Target audience

Spine Validation is designed for developers who model data and APIs using Protocol Buffers and need a structured, type-safe way to express and enforce constraints on that data.

The library serves several overlapping groups:

1. Application developers 

Developers building backend services in Java or Kotlin who need validation for:

  • incoming API requests (REST / gRPC),
  • commands and events,
  • domain objects stored in persistence,
  • user-generated data.

These developers benefit from:

  • concise .proto-based validation rules,
  • generated validation code,
  • unified constraints across all layers of the application.

This group typically works directly with generated message builders and calls validate() at appropriate points in their workflow.

2. Teams using the Spine Event Engine 

Spine Validation is the standard validation mechanism used inside the Spine Event Engine.
Teams who adopt Spine for CQRS/ES applications already rely on the runtime to validate:

  • commands,
  • events,
  • value objects within aggregates and processes.

For Spine users, this library provides:

  • consistent validation semantics across the entire model,
  • rich domain-focused constraints,
  • cross-field and message-level validations.

3. Framework and platform integrators 

Engineers who build frameworks, platforms, or infrastructure around Protobuf often need to enforce rules across:

  • transport layers,
  • boundary adapters,
  • persistence and serialization,
  • API gateways.

For these integrators, Spine Validation provides:

  • predictable validation lifecycle,
  • well-structured diagnostics (ValidationException, error trees),
  • hooks for custom validators,
  • extension points via custom validation options.

4. Library authors and tooling developers 

Those who maintain shared data models across a large organization can use Spine Validation to:

  • standardize validation behavior for all services,
  • define custom domain-specific validation options,
  • generate validator code for multiple runtime targets.

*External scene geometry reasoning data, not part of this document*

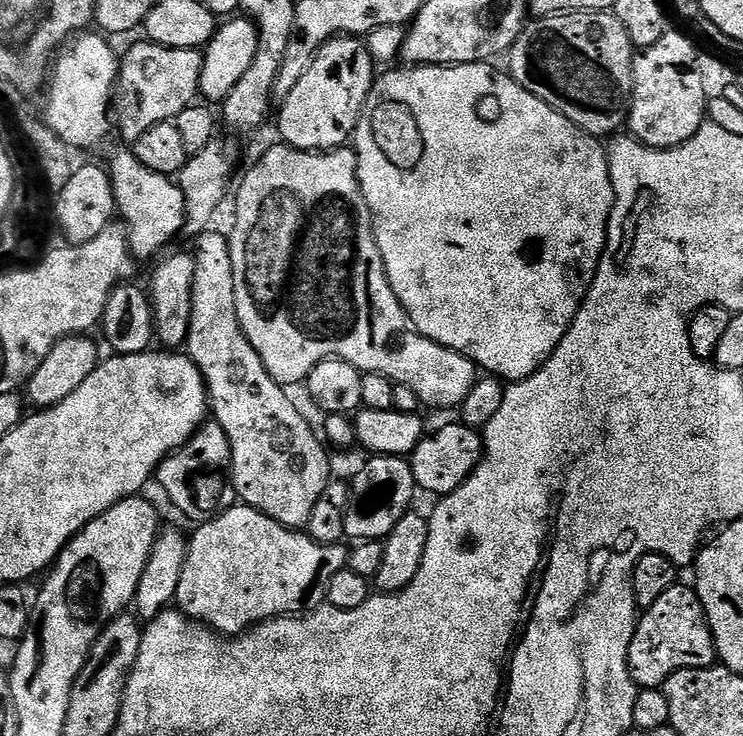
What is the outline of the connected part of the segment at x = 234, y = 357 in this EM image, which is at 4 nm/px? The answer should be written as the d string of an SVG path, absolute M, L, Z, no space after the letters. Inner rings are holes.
M209 230L203 232L195 244L196 269L186 352L204 375L215 423L220 424L222 430L226 430L226 438L230 438L236 495L279 524L293 530L303 529L314 510L314 502L322 498L322 490L326 490L330 479L329 449L317 433L317 437L312 433L307 418L284 393L287 392L285 385L270 378L258 350L254 350L238 322L228 236Z

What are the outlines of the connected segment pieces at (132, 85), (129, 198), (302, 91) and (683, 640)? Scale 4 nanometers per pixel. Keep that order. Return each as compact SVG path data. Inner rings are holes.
M141 39L141 44L132 44L128 53L122 56L118 64L118 75L114 89L114 128L128 142L135 142L150 130L150 126L158 126L158 122L175 121L182 110L197 103L200 91L200 71L202 70L203 55L194 48L167 48L154 44L151 40Z
M131 151L120 152L113 158L110 175L116 210L126 225L128 243L137 257L152 256L162 251L176 235L179 237L183 233L184 194L175 179L146 170Z
M345 34L328 40L318 50L314 62L310 62L310 70L302 74L298 86L279 103L279 139L303 152L345 147L353 139L356 123L377 75L377 65L363 39Z
M678 582L637 619L628 651L628 669L637 689L663 689L670 674L683 668L711 668L717 660L716 643L695 587Z

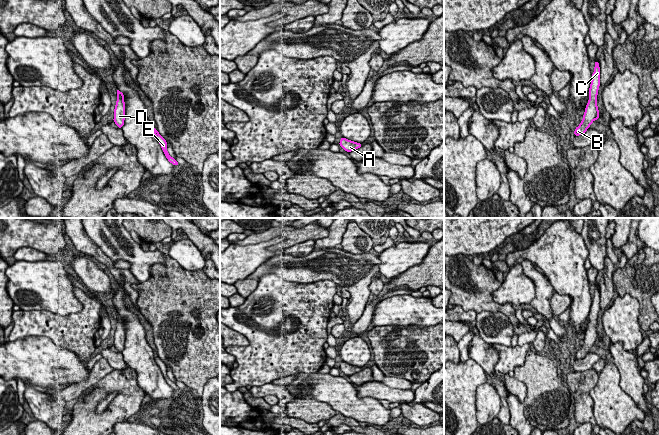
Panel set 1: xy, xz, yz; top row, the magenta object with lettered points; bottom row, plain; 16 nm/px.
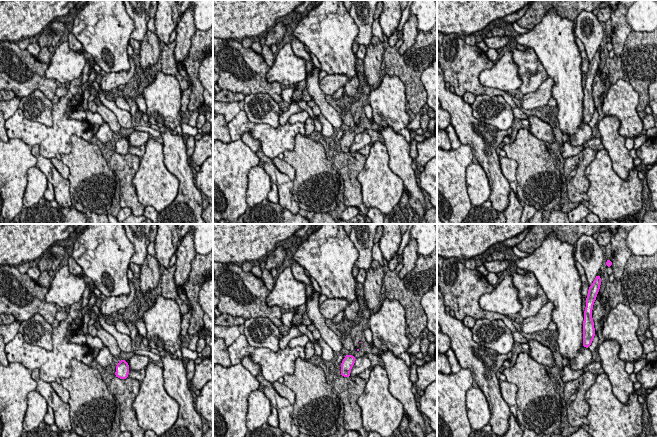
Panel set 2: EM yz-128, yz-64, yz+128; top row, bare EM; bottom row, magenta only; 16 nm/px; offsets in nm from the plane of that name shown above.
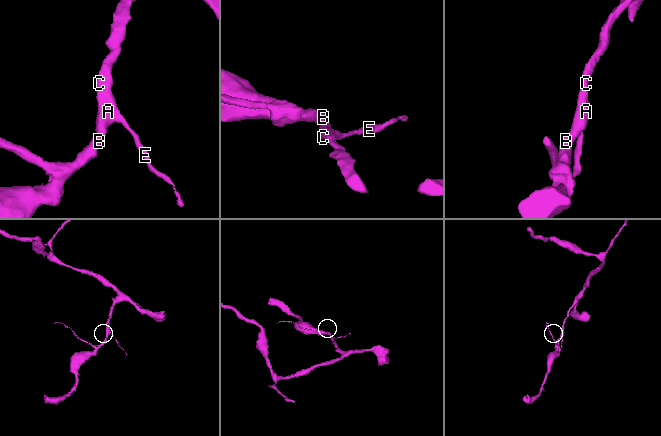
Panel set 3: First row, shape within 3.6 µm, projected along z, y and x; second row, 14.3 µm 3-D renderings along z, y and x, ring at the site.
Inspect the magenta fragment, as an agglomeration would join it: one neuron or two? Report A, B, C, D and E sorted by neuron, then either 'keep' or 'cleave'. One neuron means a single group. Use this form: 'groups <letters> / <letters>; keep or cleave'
groups A B C D E; keep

This group interacts with advanced parts of the library such as:

  • validation model configuration,
  • option policies,
  • custom code generation units.

5. Not the target audience (explicitly) 

The library is not designed for:

  • UI-level form validation,
  • general-purpose validation of arbitrary POJOs,
  • Java Bean Validation (Jakarta Validation) replacement at the presentation layer,
  • JSON-schema or OpenAPI validation.

Spine Validation is intentionally focused on the Protobuf → runtime code pipeline and the domain layer of applications.

Summary 

If you:

  • model your data in Protobuf,
  • generate Java/Kotlin code,
  • and want to enforce clear, versionable, and strongly typed validation rules,

then Spine Validation is designed for you.